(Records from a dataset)
┌────────

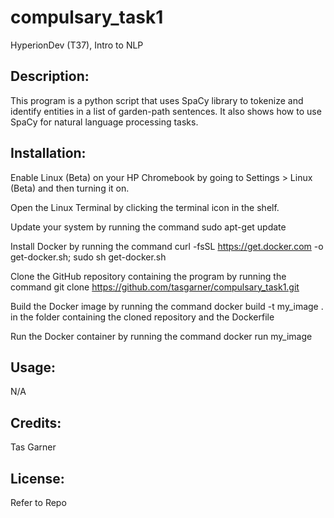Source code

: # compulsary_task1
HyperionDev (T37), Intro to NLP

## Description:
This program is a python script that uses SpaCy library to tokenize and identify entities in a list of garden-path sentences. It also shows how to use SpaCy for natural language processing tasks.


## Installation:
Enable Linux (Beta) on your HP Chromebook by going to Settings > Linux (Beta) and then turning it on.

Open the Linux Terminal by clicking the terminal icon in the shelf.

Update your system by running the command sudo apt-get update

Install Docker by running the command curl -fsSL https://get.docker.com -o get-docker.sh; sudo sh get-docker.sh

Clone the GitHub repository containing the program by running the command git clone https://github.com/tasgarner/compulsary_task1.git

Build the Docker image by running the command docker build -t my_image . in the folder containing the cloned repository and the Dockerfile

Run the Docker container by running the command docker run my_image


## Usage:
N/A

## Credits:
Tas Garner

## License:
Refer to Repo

└────────
┌────────

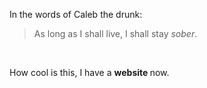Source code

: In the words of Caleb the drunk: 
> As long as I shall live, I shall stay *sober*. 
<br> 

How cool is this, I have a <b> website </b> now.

└────────
┌────────

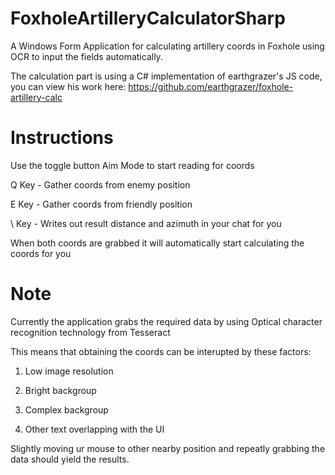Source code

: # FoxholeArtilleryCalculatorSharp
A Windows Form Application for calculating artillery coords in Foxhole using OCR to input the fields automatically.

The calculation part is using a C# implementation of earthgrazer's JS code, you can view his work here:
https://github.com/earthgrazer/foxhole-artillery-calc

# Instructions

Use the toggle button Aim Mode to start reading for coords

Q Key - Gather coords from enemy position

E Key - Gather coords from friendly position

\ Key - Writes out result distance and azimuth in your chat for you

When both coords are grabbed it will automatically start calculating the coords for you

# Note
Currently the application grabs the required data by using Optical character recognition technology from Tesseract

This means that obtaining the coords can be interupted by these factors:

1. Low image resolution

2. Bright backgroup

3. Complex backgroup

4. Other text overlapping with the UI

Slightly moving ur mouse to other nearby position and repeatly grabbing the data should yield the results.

└────────

> **Assigned task**:
Count the lines above that contain "Gather", and give only the number.

> **Result of this exercise**:
2